DOCUMENT EXTRACT
-3

I'm having an that I can simplify to the following situation in which I introduce a dataframe, I make a selection in a loop and make a new dataframe containing the subset of the old one that satisfy the conditions:

import pandas as pd
import intertools
g = ['M', 'M', 'F', 'F']
a = [20, 33, 20, 50]
Zip = [21202, 21018, 21202, 22222] 
d = [0, -3, 8]

parameters = (g, a)
names = ['gender', 'age']

df = pd.DataFrame({'age':a, 'gender':g, 'd':d, 'Zip':Zip})

for values in itertools.product(*parameters):
    thesevalues = ((df[names[0]] == values[0]) & (df[names[1]] == values[1]]))
    subdf = df[thesevalues]

Works just fine, but what if I want to also include the zip codes in the parameters, with the names. I would also have to manually introduce a third selection criterium in "thesevalues". I am probably overlooking the functionality to make this list of parameters that I want in that criterium to adapt to the list of parameters? A loop seems like a bad option... Is there another way? Thanks!

Marcel
  • 185
  • 1
  • 1
  • 7
  • your code does not really makes sense since you will subset ...all your dataframe by iterating on all combinations ... – Colonel Beauvel Aug 16 '16 at 09:45
  • Your code does not work. – ayhan Aug 16 '16 at 09:47
  • Yeah the code works and this is just a small sample as an example, in reality, many lines will be selected with one combination of parameters and I then need to add up one column that is not part of the selection. – Marcel Aug 16 '16 at 15:47

1 Answers1

0

IIUC you need numpy.logical_and:

parameters = (g, a, Zip)
names = ['gender', 'age', 'Zip']

df = pd.DataFrame({'age':a, 'gender':g, 'd':d, 'Zip':Zip})
print (df)

for values in product(*parameters):
    #http://stackoverflow.com/a/20528566/2901002
    thesevalues = np.logical_and.reduce([df[names[x]] == values[x] for x in range(len(parameters))])
    subdf = df[thesevalues]
    print (subdf)
jezrael
  • 822,522
  • 95
  • 1,334
  • 1,252

JOBS
1. Answer these questions about the forum thread, one line each:
(a) Which numpy function does the reply suggest?
(b) What does Marcel want to add to the parameters besides gender and age?
(c) Who wrote the comment "Your code does not work."?
2. Reproduce the forum thread's text starting at "parameters = (g, a, Zip)" and ending at "x in range(len(parameters))])".
3. Translate this sentence from the forum thread into Spanish: "I would also have to manually introduce a third selection criterium in 'thesevalues'."

DATA PROVIDED
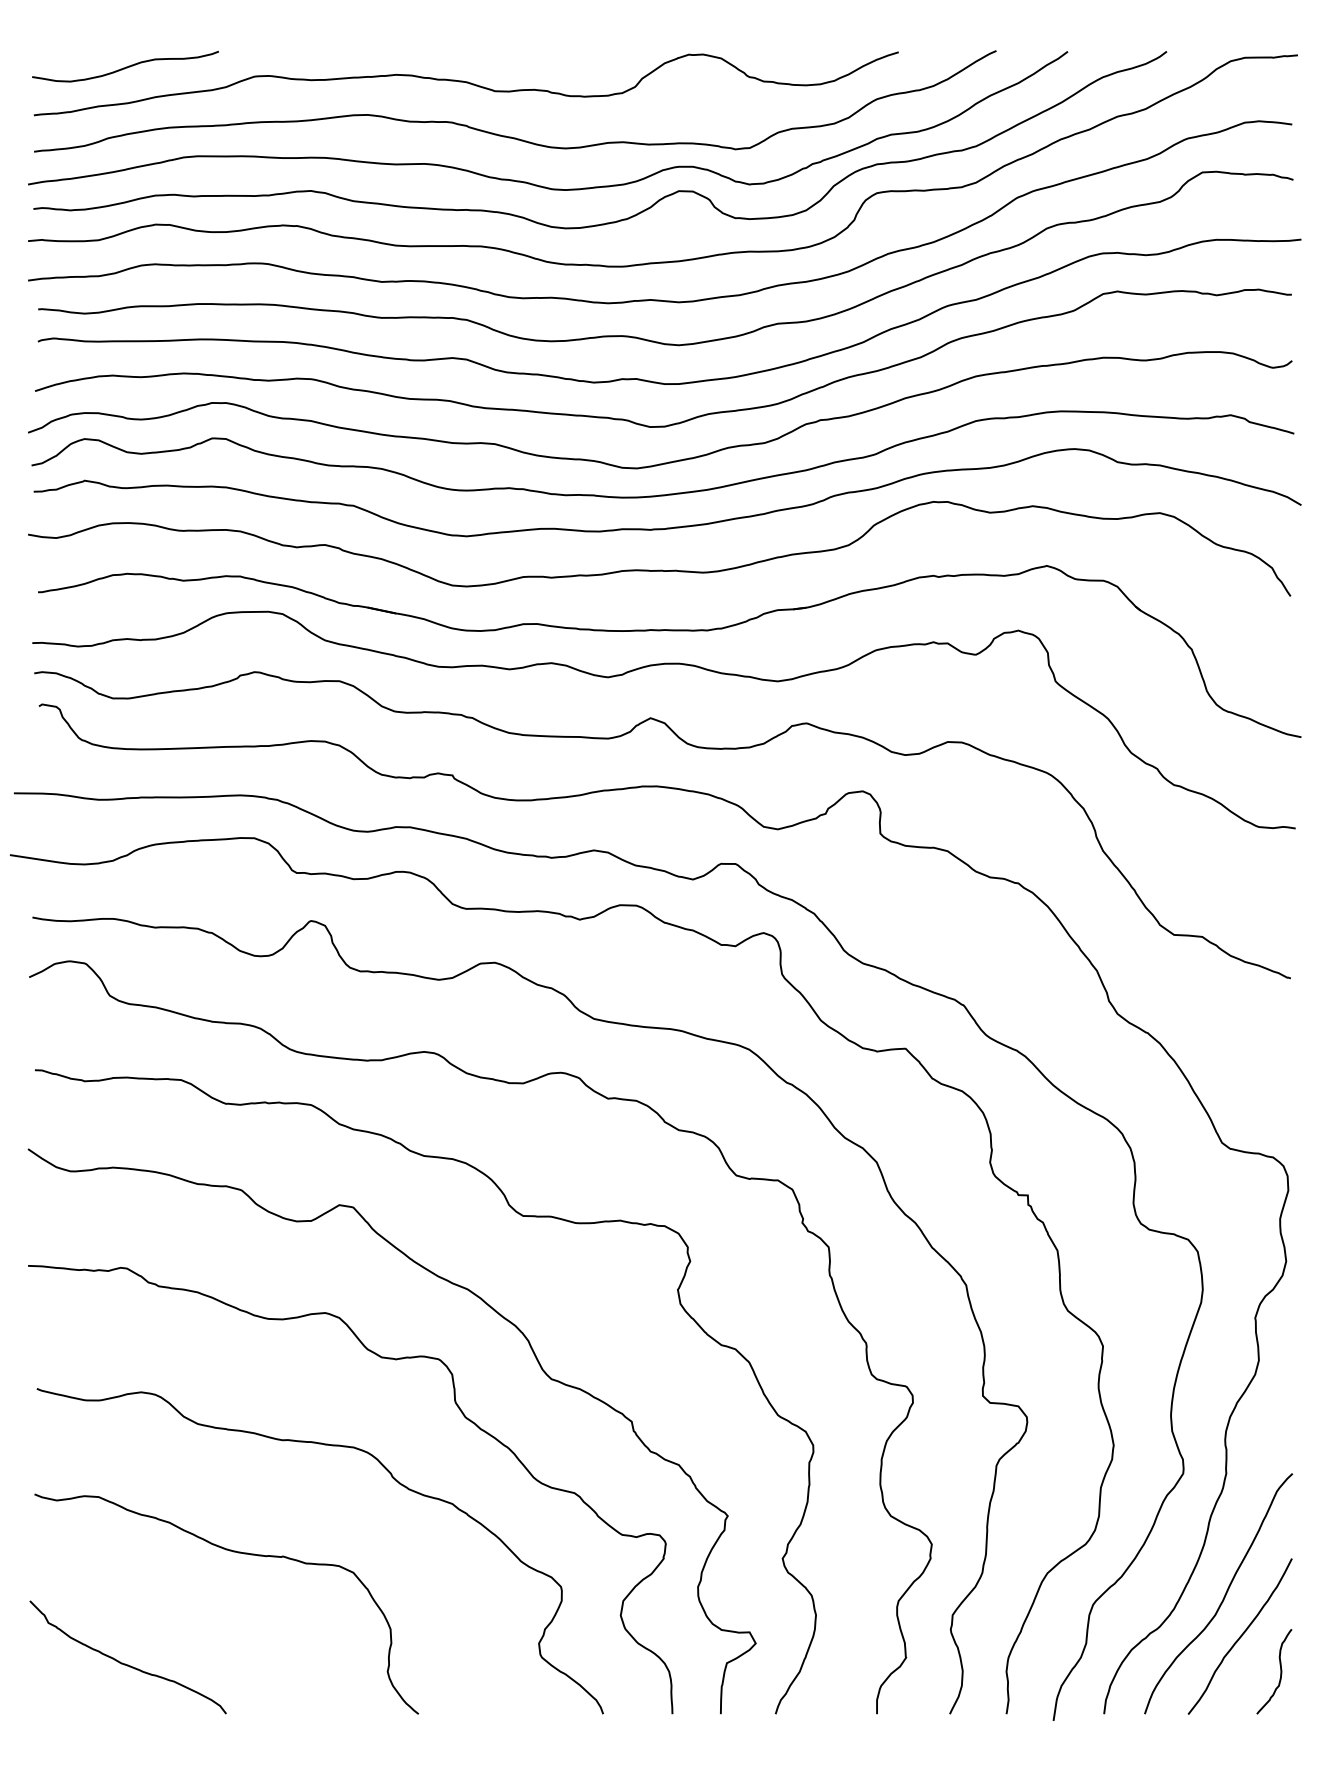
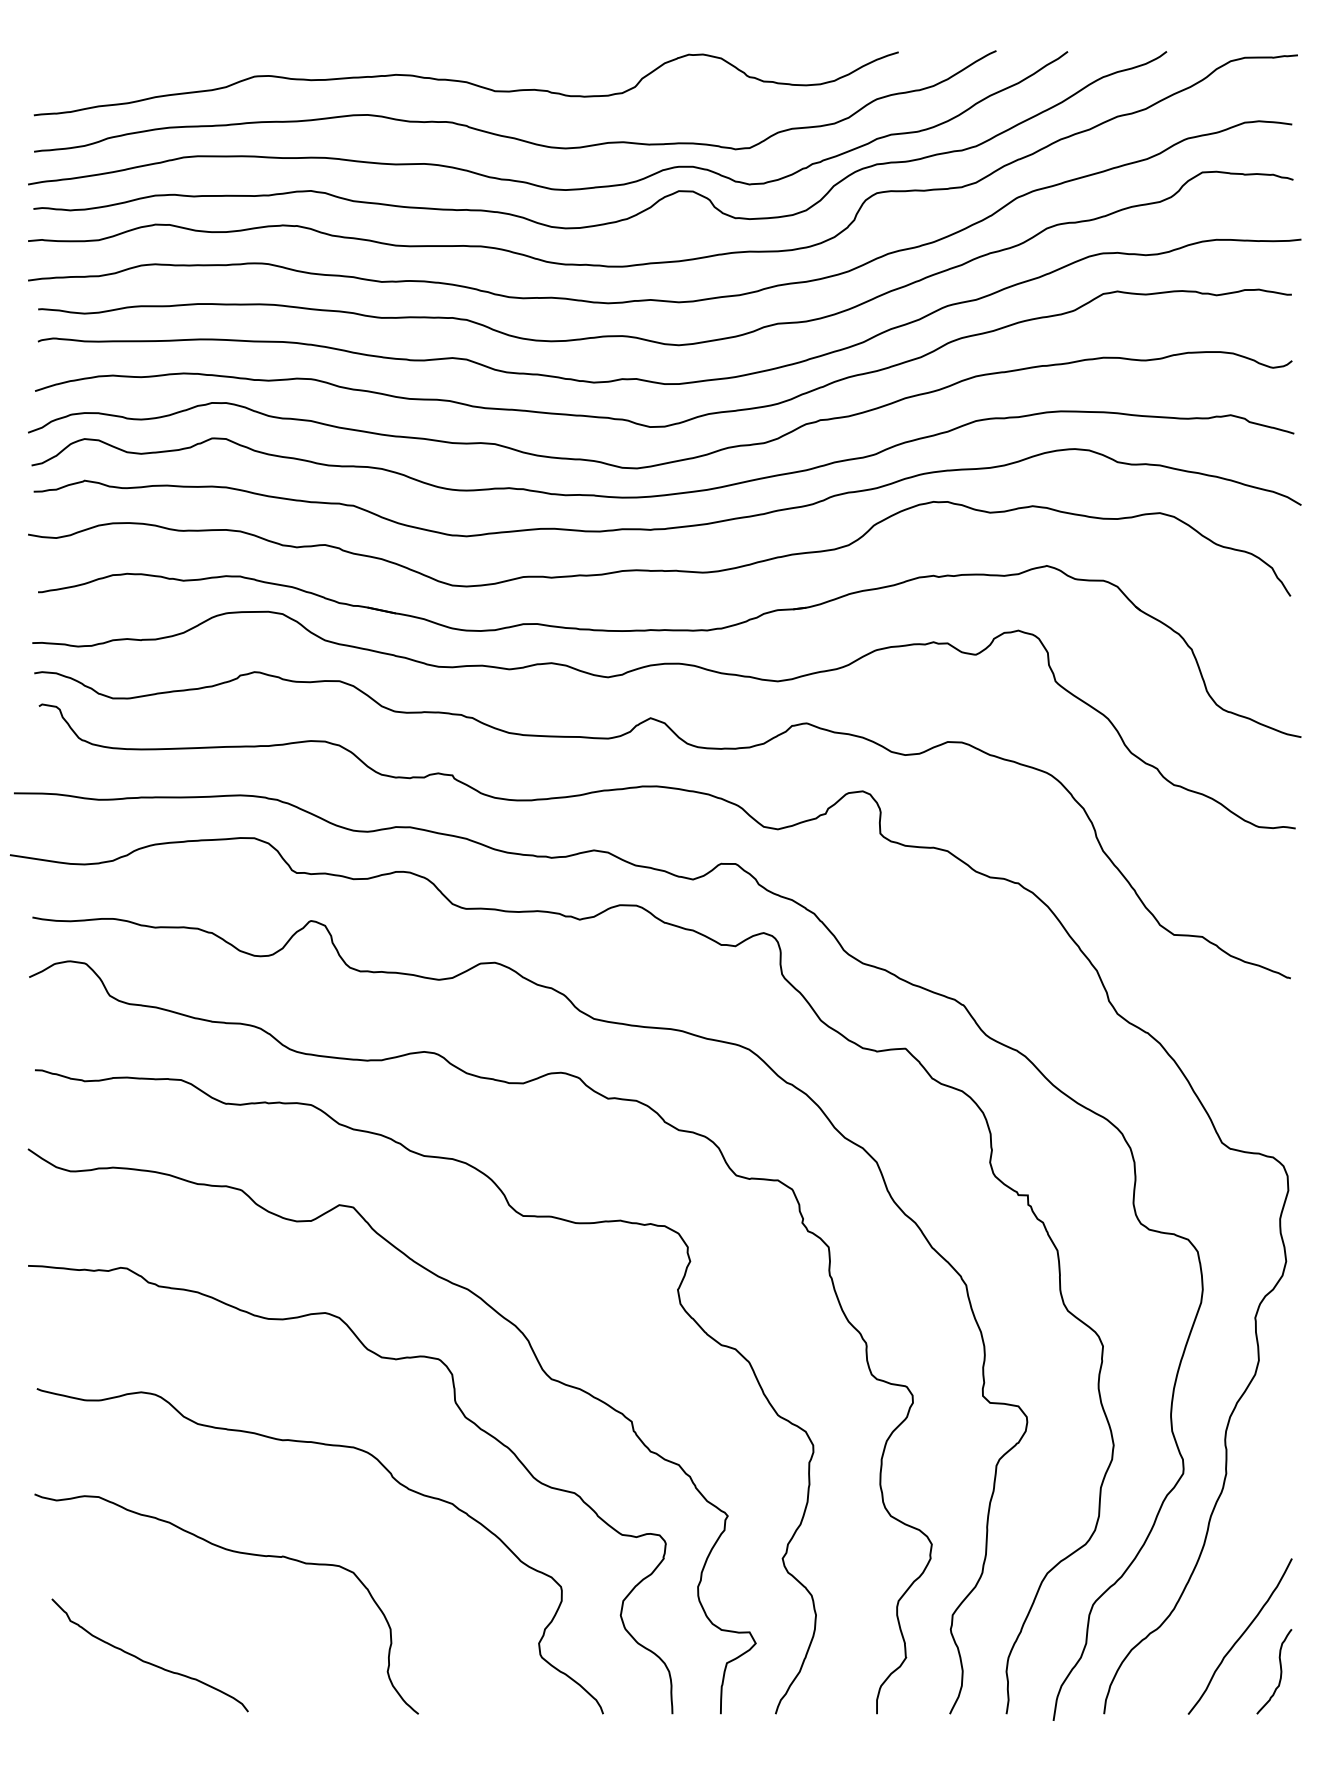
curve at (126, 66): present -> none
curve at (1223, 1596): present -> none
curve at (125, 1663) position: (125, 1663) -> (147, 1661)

EXERCISE RESPONSES
1.
(a) numpy.logical_and
(b) The zip codes
(c) ayhan

2.
parameters = (g, a, Zip)
names = ['gender', 'age', 'Zip']

df = pd.DataFrame({'age':a, 'gender':g, 'd':d, 'Zip':Zip})
print (df)

for values in product(*parameters):
    #http://stackoverflow.com/a/20528566/2901002
    thesevalues = np.logical_and.reduce([df[names[x]] == values[x] for x in range(len(parameters))])

3. También tendría que introducir manualmente un tercer criterio de selección en 'thesevalues'.